As eyes turn to the puzzling appointment of Castle & Cooke lobbyist to head the agency he’s been trying to render impotent, another inappropriate Ige lobbyist nomination is up for confirmation.
Douglas Chin, Carlsmith Ball Attorney & chief lobbyist for the infamous Corrections Corporation of America (CCA) has been appointed for Attorney General. His confirmation comes tomorrow Feb 13th and testimony can be submitted on GM513.
This ties in with Castle & Cooke lobbyist, Carleton Ching to head DLNR, the agency which will approve the massive swap of polluted Castle & Cooke land for land near the East Kapolei rail route. Part of this land is intended for a new private prison (SB1374)
Private prisons and, in particular, the role of CCA are a subject of much controversy. CCA maintains a strong lobbying presence at most state legislatures working to influence legislation such as the 2014 state senate SCR120 urging the governor to build private prison facilities. In 2014 they spent $1,020,000 on lobbying the states. CCA denies that they lobby for harsher sentences and against legalization of marijuana but they write in their 2011 SEC report:
“The demand for our facilities and services could be adversely affected by the relaxation of enforcement efforts, leniency in conviction or parole standards and sentencing practices or through the decriminalization of certain activities that are currently proscribed by our criminal laws. For instance, any changes with respect to drugs and controlled substances or illegal immigration could affect the number of persons arrested, convicted, and sentenced, thereby potentially reducing demand for correctional facilities to house them.”
In 2013, the ACLU wrote:
As detailed in a 2011 ACLU report, massive increases in overall incarceration rates from the 1970s onward created a fertile environment for the growth of for-profit imprisonment. From 1970 to 2005, the U.S. prison population increased by approximately 700% – far outpacing crime rates and the growth of the general population. Today, more Americans are deprived of their liberty than ever before – unfairly and unnecessarily, with little benefit to public safety. Many of them are in private prisons: the latest figures from the federal Bureau of Justice Statistics show that for-profit companies presently control about 18% of federal prisoners and 6.7% of all state prisoners, and the most recent federal survey of correctional facilities revealed that private prisons accounted for nearly all of the new prisons built between 2000 and 2005.

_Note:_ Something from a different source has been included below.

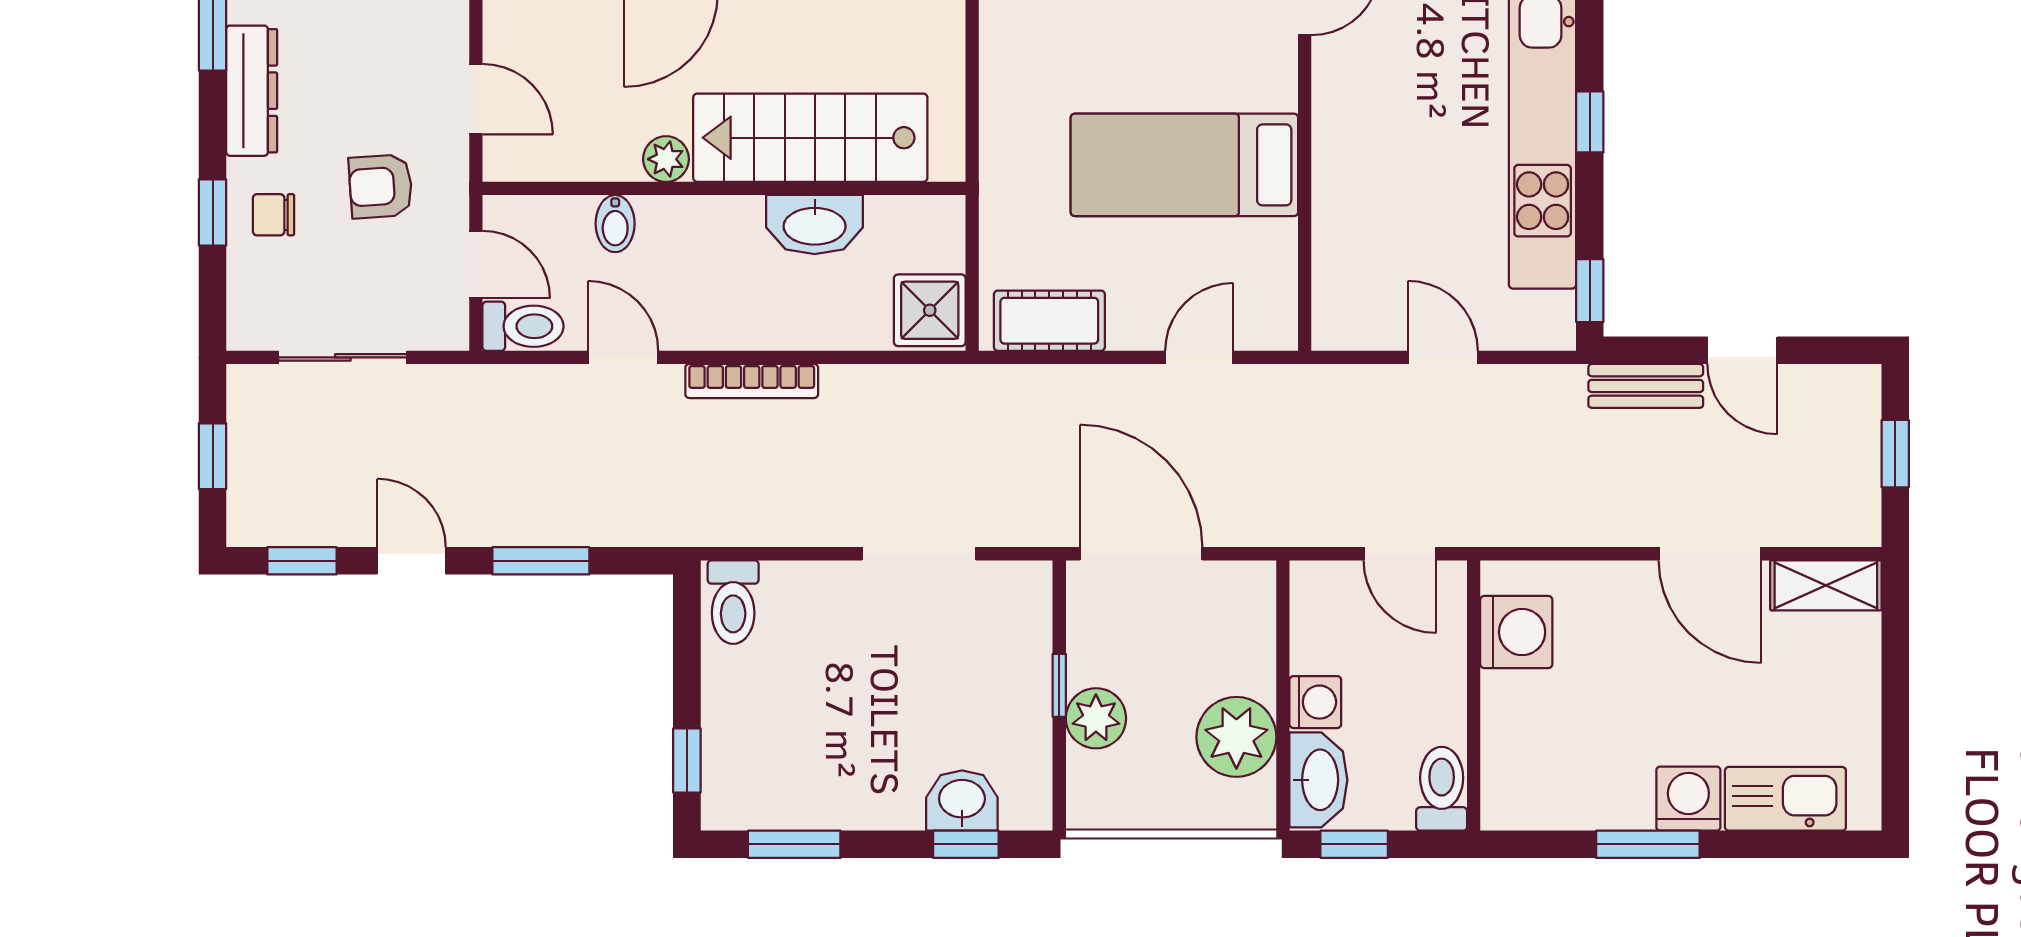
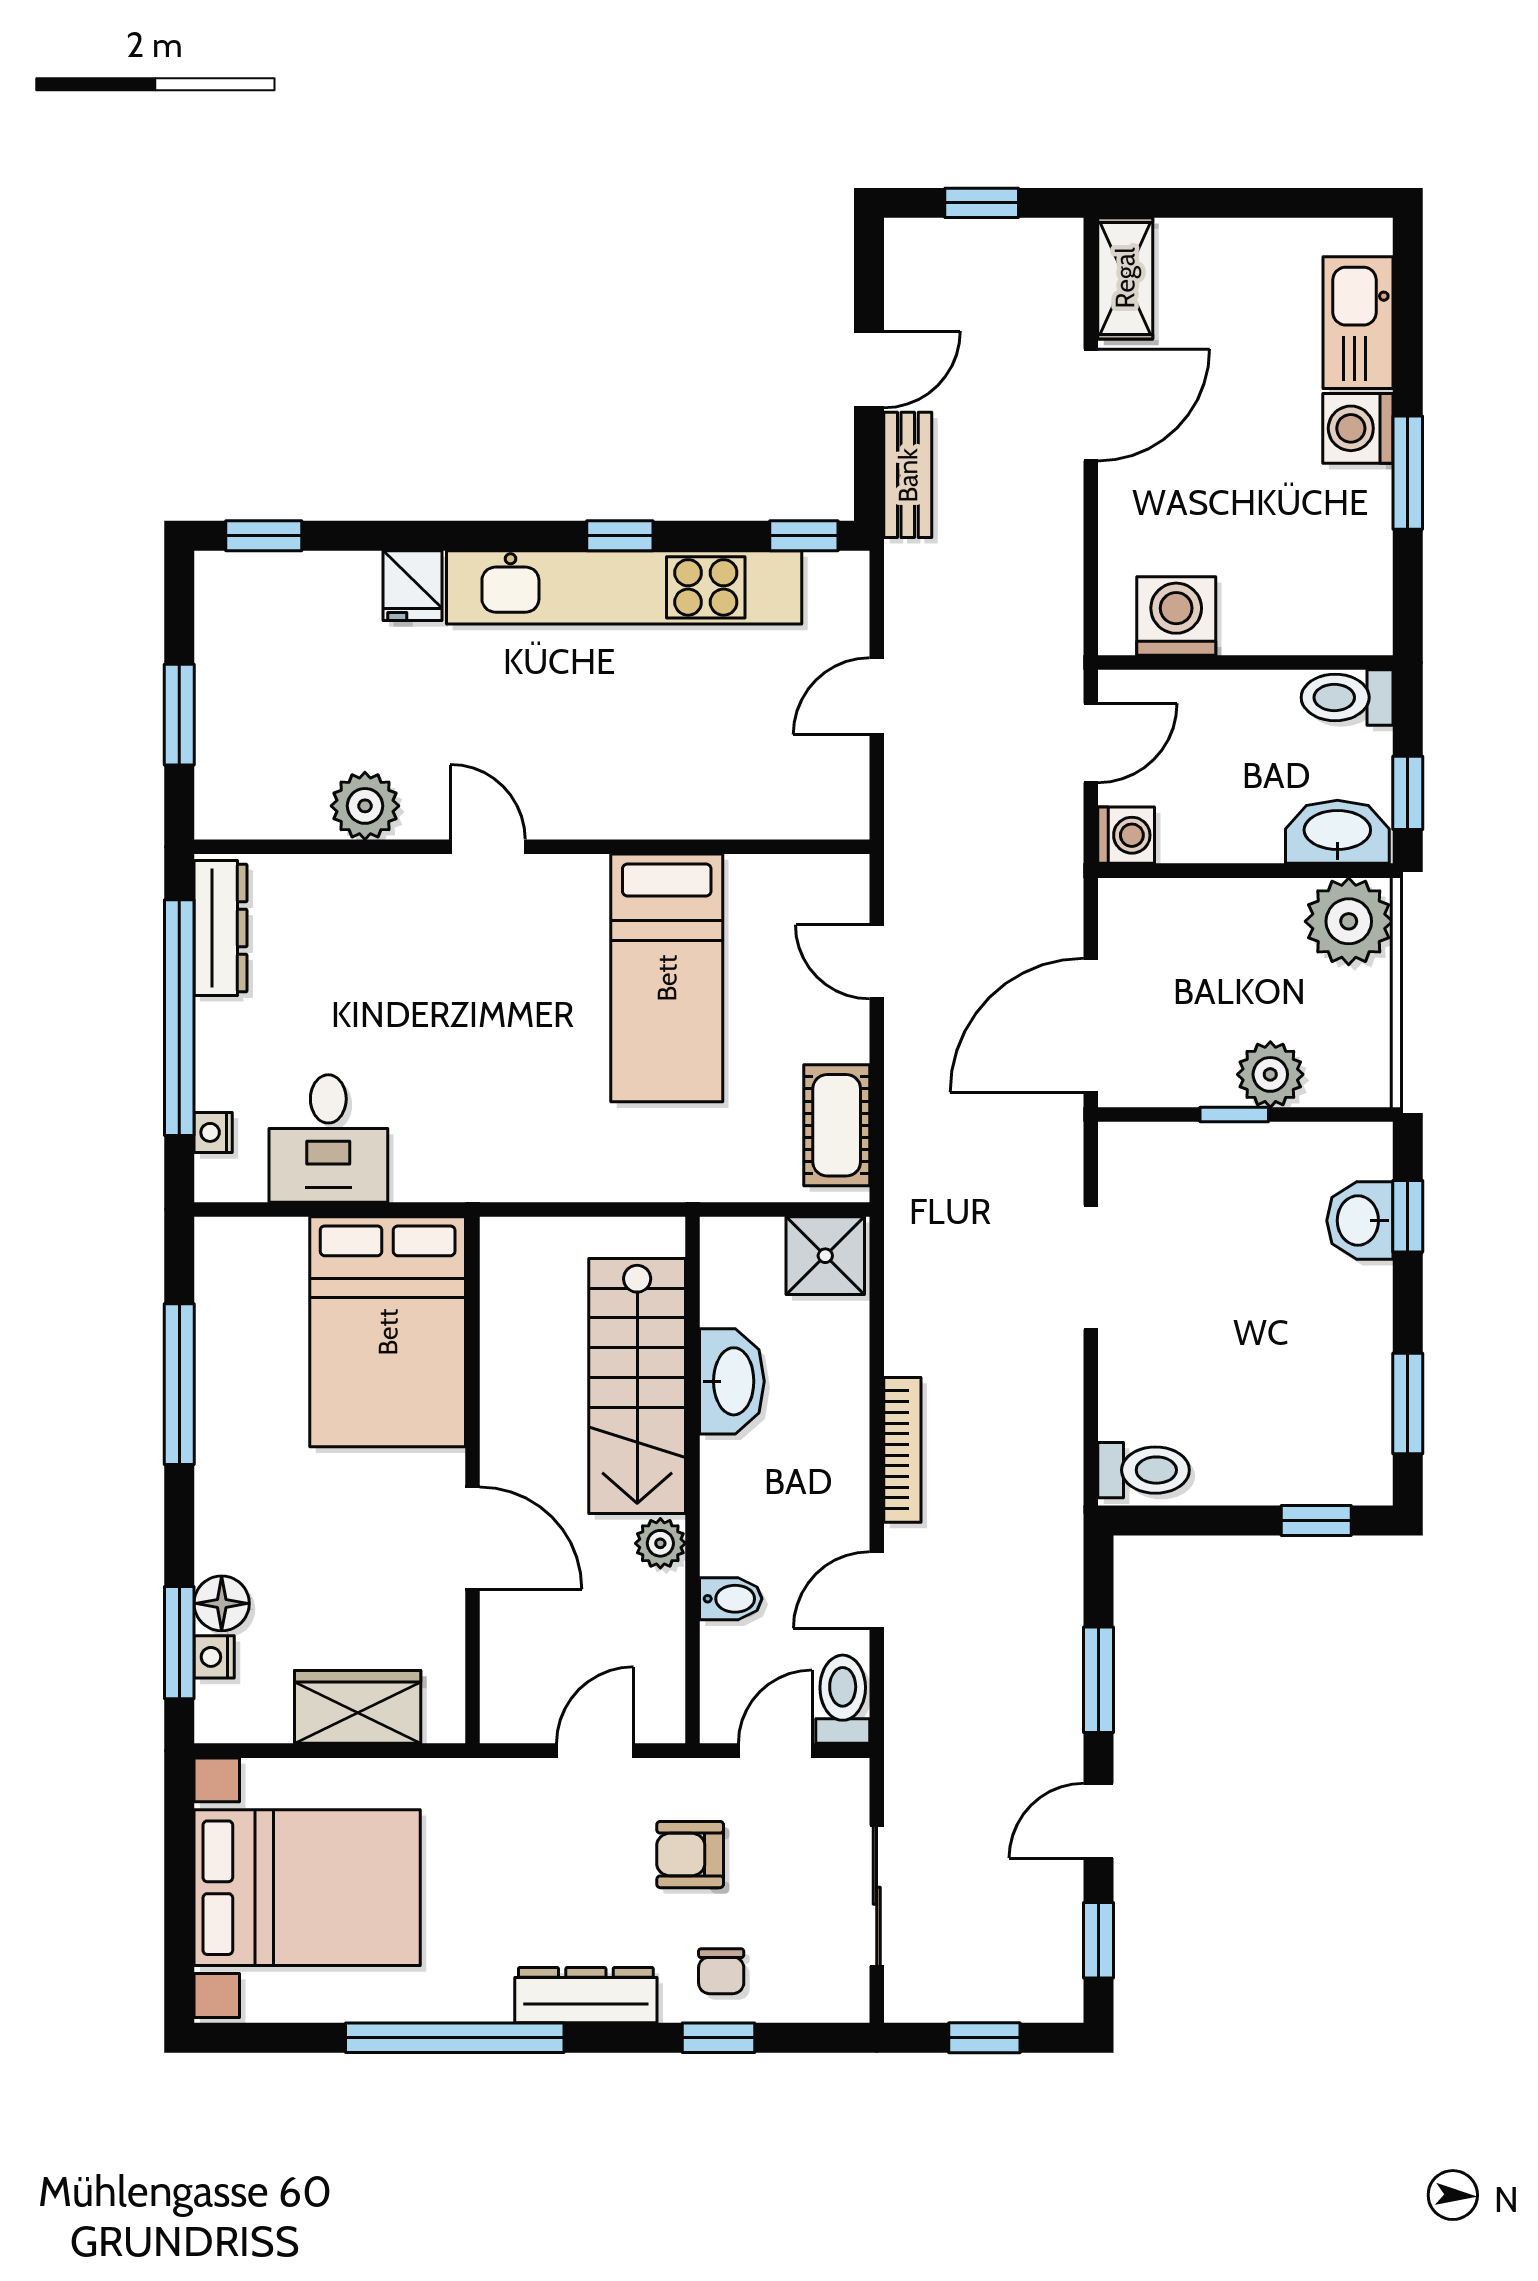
armchair: (381, 186) -> (690, 1855), turned 94
washing machine: (1315, 702) -> (1126, 835), moved, turned 90
plant: (1236, 737) -> (1349, 921), moved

The growth of for-profit prisons also coincided with a dramatic increase in immigration detention.
According to Hawaii News Now Kat Brady of Community Alliance on Prisons testified against SCR120 saying,
“Opening the door to them in Hawaii would be really a disastrous and bad move for us. They don’t want to just come in. They want to take over.”
Huffington Post writes that both Illinois and New York have passed laws prohibiting private prisons.
As Attorney General CCA lobbyist Chin will review and authorize the CCA prison contracts (worth $34 million) and defend against several inmate lawsuits against CCA (and Hawaii).
So let’s review Governor Ige’s conflict-of-interest lobbyist appointments so far:
- Douglas Chin, lobbyist for Corrections Corporation of America will be signing off on their $34,000,000 contract.
- Carleton Ching, lobbyist for Castle & Cooke will be signing off on the C&C land swap, Koa Ridge, C&C water requests etc.
- Rachael Wong, lobbyist for Healthcare Assoc of Hawai’i
- Kekoa Kaluhiwa lobbyist for Big Wind at Kuano’o Communications and Nevada registered GeoPolicy Group for #2 spot at DLNR.
David Ige as chair of state senate Ways and Means committee built up many friendships in the senate because of his cordial and modest demeanor and the fact he controlled the purse strings. That good feeling about him personally is potentially bedazzling the senators and leading them into handing over our state to Castle & Cooke and Corrections Corporation of America.
In Hawai’i it’s all about relationships. Will relationships cause the senators to abrogate their responsibility for insuring our agencies are in capable hands?